XenForo offers ES with a $60 plugin, though I'm not entirely sure why. IPB has Sphinx in the core. Neither appears to have a huge support overhead because of them. And for the most part once they're done, they're done from our point of view.

4. The most controversial aspect of this is what I want to propose last: ditching unindexed searching.
Right now, the default searching method in Wedge is as it is in SMF: no index. It's slow, and doesn't scale beyond a few tens of thousands at peak. In fact, where we are right now on wedge.org is probably about the limit of what we can do with an unindexed DB before performance starts to go nuts. (40k is really the upper limit)

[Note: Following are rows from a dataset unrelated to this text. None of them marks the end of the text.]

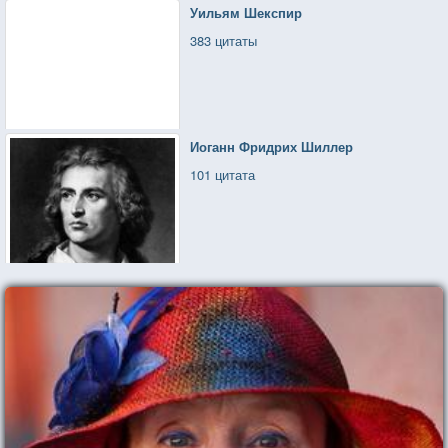
Уильям Шекспир
383 цитаты
Иоганн Фридрих Шиллер
101 цитата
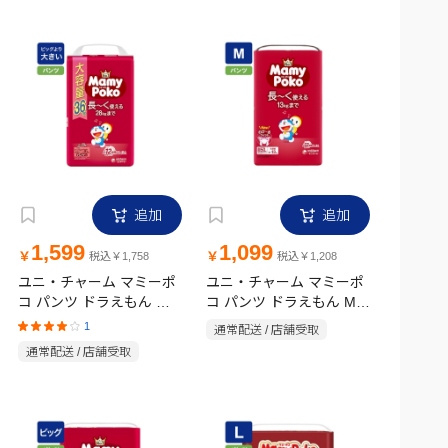
追加
追加
1,599
1,099
￥
￥
税込￥1,758
税込￥1,208
ユニ・チャーム マミーポ
ユニ・チャーム マミーポ
コ パンツ ドラえもん オ
コ パンツ ドラえもん Mサ
ムツ ビッグより大きいサ
イズ(6-13kg)50枚
1
通常配送 / 店舗受取
イズ(13~28kg)36枚
通常配送 / 店舗受取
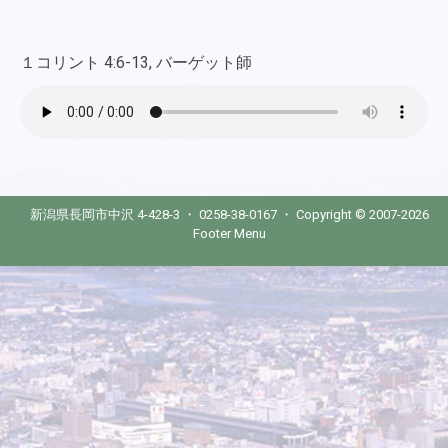
１コリント 4:6-13, バーゲット師
新潟県長岡市中沢 4-428-3 ・ 0258-38-0167 ・ Copyright © 2007-2026
Footer Menu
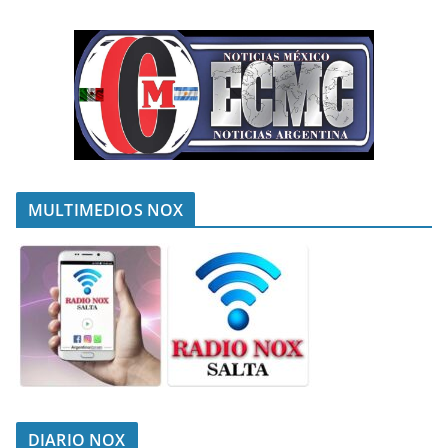
MULTIMEDIOS NOX
DIARIO NOX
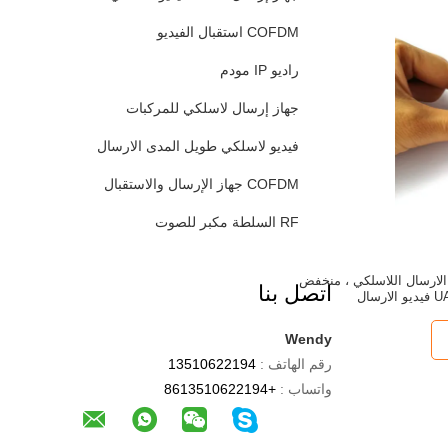
COFDM استقبال الفيديو
راديو IP مودم
جهاز إرسال لاسلكي للمركبات
فيديو لاسلكي طويل المدى الارسال
COFDM جهاز الإرسال والاستقبال
RF السلطة مكبر للصوت
صغرة COFDM HD الارسال اللاسلكي ، منخفض
اتصل بنا
Wendy
رقم الهاتف :
13510622194
واتساب :
+8613510622194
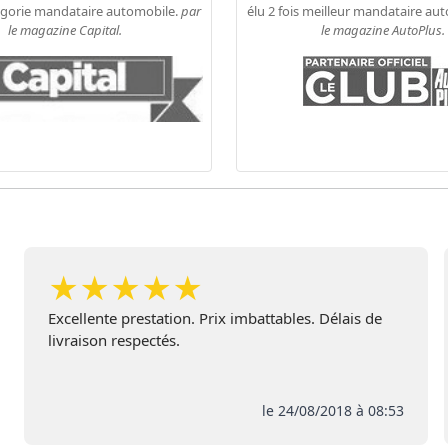
égorie mandataire automobile.
par
élu 2 fois meilleur mandataire au
le magazine Capital.
le magazine AutoPlus.
★
★
★
★
★
Excellente prestation. Prix imbattables. Délais de
livraison respectés.
le 24/08/2018 à 08:53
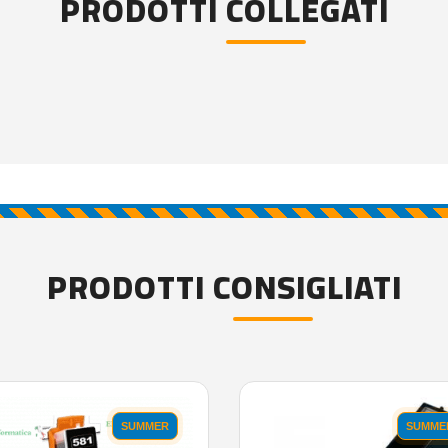
PRODOTTI COLLEGATI
PRODOTTI CONSIGLIATI
SUMMER
SUMME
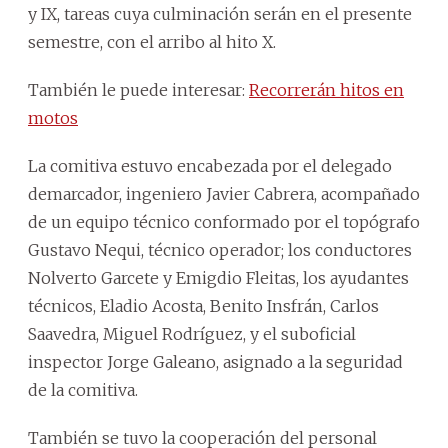
y IX, tareas cuya culminación serán en el presente
semestre, con el arribo al hito X.
También le puede interesar:
Recorrerán hitos en
motos
La comitiva estuvo encabezada por el delegado
demarcador, ingeniero Javier Cabrera, acompañado
de un equipo técnico conformado por el topógrafo
Gustavo Nequi, técnico operador; los conductores
Nolverto Garcete y Emigdio Fleitas, los ayudantes
técnicos, Eladio Acosta, Benito Insfrán, Carlos
Saavedra, Miguel Rodríguez, y el suboficial
inspector Jorge Galeano, asignado a la seguridad
de la comitiva.
También se tuvo la cooperación del personal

Now, partly this is because we've never configured it to be anything else, and most people just wouldn't know to do so because they wouldn't know any better. Now that's fine, because we know that people don't generally touch the settings unless they're directed - but using the search index would deliver better search performance from about 1k posts and up (and largely a push in performance terms for where things are right now for fresh installs)

I see no reason why 'no index' ever needs to be a valid search type. I'd suggest dropping that entirely and using the 'no index' option to mean 'no searching'. And then leaving the other index types to be actual index types, which would simplify the search code as well (and properly allow for it all to be segregated back to the APIs, some of which has already occurred but plenty more still to do)

This would leave us with three working search types (standard - formally known as custom, ES, Sphinx), of which 'custom' would be set as default on installation and would be populating posts as they are created (rather than having to deal with a huge index creation at once)

ES and Sphinx are both VPS level options, but there's no reason we can't have people pushing content to these indexes while using the custom index - plus of course there are always options for rebuilding indexes.


Does any of this make sense? Any questions?
When we unite against a common enemy that attacks our ethos, it nurtures group solidarity. Trolls are sensational, yes, but we keep everyone honest. | Game Memorial

Powerbob

  • Posts: 151
Re: Improving search
« Reply #1, on August 9th, 2013, 12:56 PM »
I actually understood this :whistle: and I think it's a great idea :cool:

Dragooon

  • I can code! Really!
  • polygon.com has to be one of the best sites I've seen recently.
  • Posts: 1,841
The way it's meant to be

Norodo

  • Oh you Baidu, so randumb. (60 sites being indexed at once? Jeez)
  • Posts: 469
Re: Improving search
« Reply #3, on August 9th, 2013, 04:58 PM »
I can't think of any reason not to.